* TASK DESCRIPTION: Images are to be omitted, and the rest of the records reproduced exactly.
===== GIVEN RECORDS
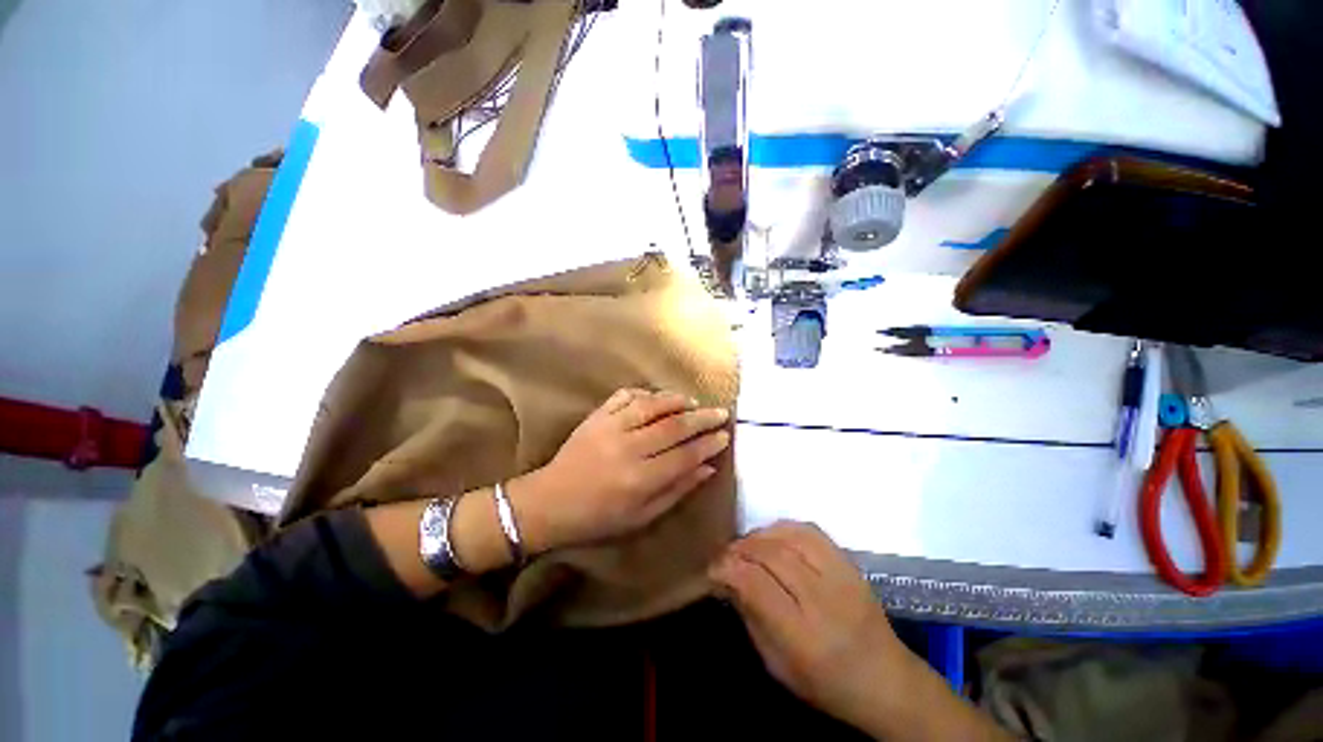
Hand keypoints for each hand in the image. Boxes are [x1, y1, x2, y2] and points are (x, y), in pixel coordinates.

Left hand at [512, 388, 730, 551]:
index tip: (725, 435)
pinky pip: (625, 396)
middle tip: (720, 412)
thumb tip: (708, 468)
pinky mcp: (596, 416)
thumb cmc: (598, 518)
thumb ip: (677, 490)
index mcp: (640, 479)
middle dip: (702, 418)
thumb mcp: (642, 517)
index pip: (685, 455)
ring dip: (677, 400)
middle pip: (674, 426)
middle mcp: (629, 448)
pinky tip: (657, 397)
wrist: (550, 502)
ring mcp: (611, 428)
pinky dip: (645, 393)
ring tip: (693, 401)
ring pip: (652, 405)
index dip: (708, 444)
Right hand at [709, 522, 913, 732]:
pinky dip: (785, 528)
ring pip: (791, 537)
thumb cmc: (826, 683)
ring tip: (747, 544)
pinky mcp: (850, 563)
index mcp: (803, 636)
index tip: (713, 569)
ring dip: (760, 535)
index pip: (756, 584)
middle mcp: (824, 600)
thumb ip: (750, 617)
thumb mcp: (777, 665)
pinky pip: (811, 531)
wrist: (887, 681)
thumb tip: (728, 579)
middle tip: (726, 555)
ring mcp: (841, 577)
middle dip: (741, 549)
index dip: (728, 568)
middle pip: (772, 555)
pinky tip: (773, 537)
==========
* WRITTEN REPLY:
Hand keypoints for each hand in the image. Boxes are [x1, y1, x2, y2] and points are (x, y), in pixel coordinates.

Left hand at [512, 388, 730, 551]:
index tip: (725, 435)
pinky pip: (625, 396)
middle tip: (720, 412)
thumb tip: (708, 468)
pinky mcp: (596, 416)
thumb cmc: (598, 518)
thumb ip: (677, 490)
index mcp: (640, 479)
middle dip: (702, 418)
thumb mcp: (642, 517)
index pip: (685, 455)
ring dip: (677, 400)
middle pip: (674, 426)
middle mcp: (629, 448)
pinky tip: (657, 397)
wrist: (550, 502)
ring mcp: (611, 428)
pinky dip: (645, 393)
ring tip: (693, 401)
ring pip: (652, 405)
index dip: (708, 444)
Right hand at [709, 522, 913, 732]:
pinky dip: (785, 528)
ring pip: (791, 537)
thumb cmc: (826, 683)
ring tip: (747, 544)
pinky mcp: (850, 563)
index mcp: (803, 636)
index tip: (713, 569)
ring dip: (760, 535)
index pip: (756, 584)
middle mcp: (824, 600)
thumb ip: (750, 617)
thumb mcp: (777, 665)
pinky pip: (811, 531)
wrist: (887, 681)
thumb tip: (728, 579)
middle tip: (726, 555)
ring mcp: (841, 577)
middle dip: (741, 549)
index dip: (728, 568)
middle pip: (772, 555)
pinky tip: (773, 537)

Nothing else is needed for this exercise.